Based on the results of the GIANT consortium, the mean standard deviation for BMI across cohorts was 4.70, which is the approximate difference between what the World Health Organization considers to be an overweight BMI (> 25) and an obese BMI (> 30). In the current study, a single standard deviation was associated with a 41% increased likelihood of developing MS, the authors wrote, leading them to conclude that a change in BMI status from overweight to obese could make an individual more susceptible to MS.

The group pointed out that most of the known consequences of increased BMI do not manifest themselves until individuals reach their 40s or 50s, but onset of MS commonly occurs between ages 28 and 31.

They noted that "our findings may demonstrate a more immediate consequence of elevated BMI. This provides further rationale to combat increasing youth obesity rates by implementing community and school-based interventions that promote physical activity and nutrition."

The authors outlined some of the potential ways that weight status may relate to MS, such as vitamin D levels, which decrease as BMI increases. Low vitamin D levels are one of the risk factors for MS, they noted.

Another possibility is that obesity's proinflammatory effect might somehow relate to autoimmunity, thereby linking the two conditions. Finally, there's obesity's impact on "metabolite, lipoprotein, and hormone profiles," as certain adipose-derived hormones that are influenced by weight status were previously associated with MS.

Obesity's ability to alter the levels of these hormones sometimes leads to a reduction in T-cells and anti-inflammatory cytokines, they explained.
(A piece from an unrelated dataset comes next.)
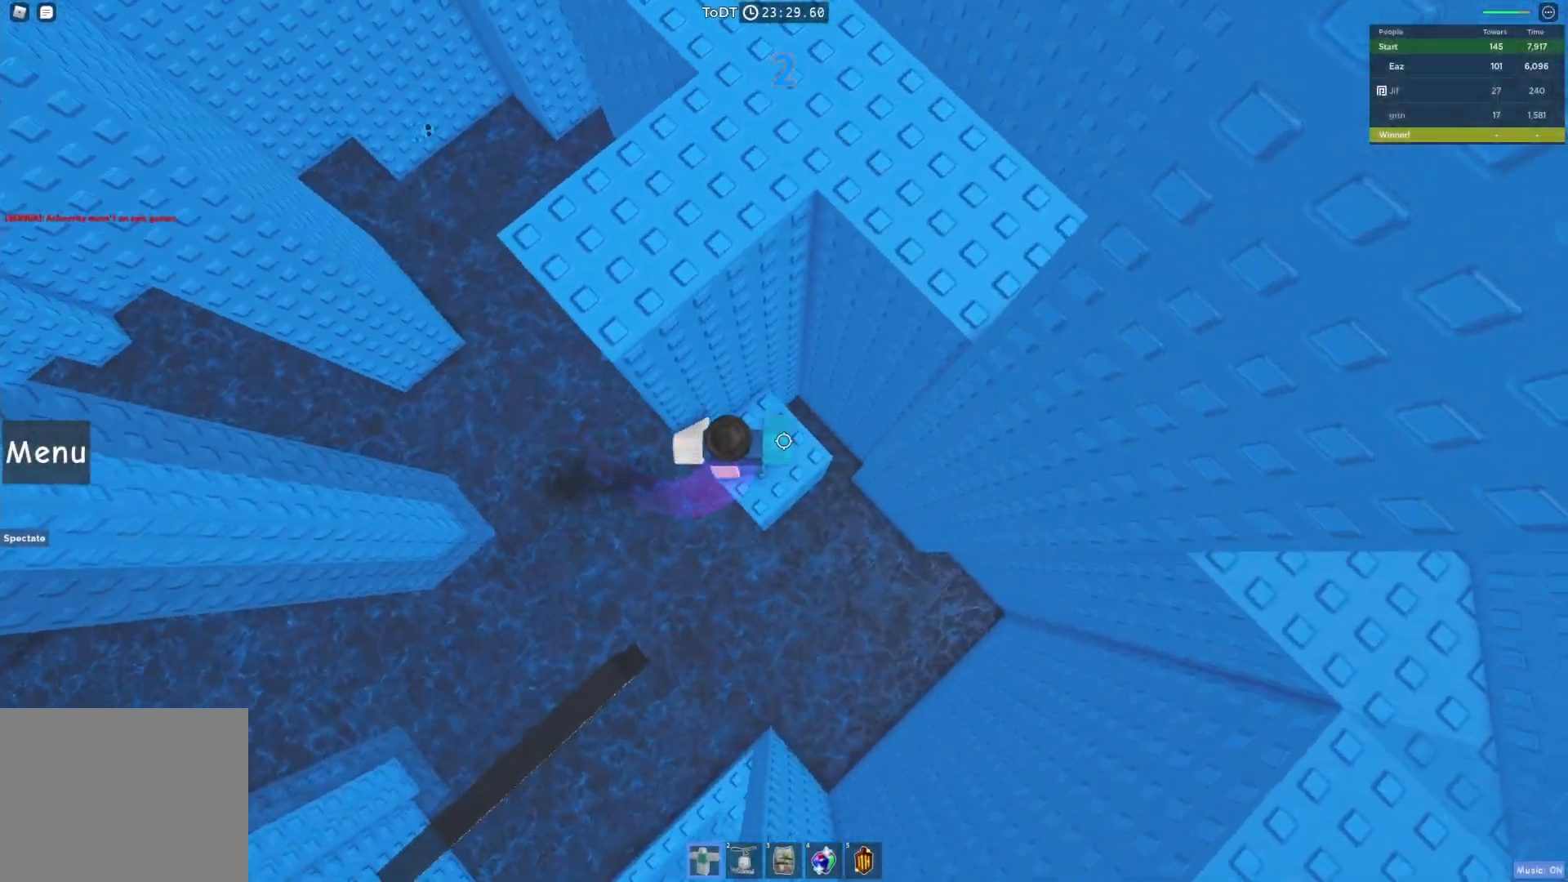
{"keys": ["a", "space"], "events": [[17, "a", "down"], [117, "a", "up"], [283, "a", "down"], [433, "space", "down"]]}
Study limitations included the inability to fully eliminate the influence of pleiotropy, and the inability to determine if there was overlap between GIANT and IMSGC participants.

Mokry's group pointed out that results from the National Health and Nutrition Examination Survey (NHANES) suggested that nearly 20% of U.S. youth and more than a third of adults are considered to be obese.

"The identification of elevated BMI as a susceptibility factor for MS places a high proportion of the population at a relatively higher risk for MS. Mean population BMI has increased in many Western countries over the past several decades, which coincides with rising MS incidence rates," they said.
Future research should use cohort studies and additional MR analyses in order to better understand the connection between obesity and MS, the authors stated.

The study was supported by the Canadian Institute of Health Research, Fonds de la recherche en sante du Quebec (FRSQ), Merck, the Medical Research Council Integrative Epidemiology Unit at the University of Bristol, and Cambridge NIHR Biomedical Research Centre.

Mokry disclosed no relevant relationships with industry. One co-author disclosed a relevant relationship with Merck.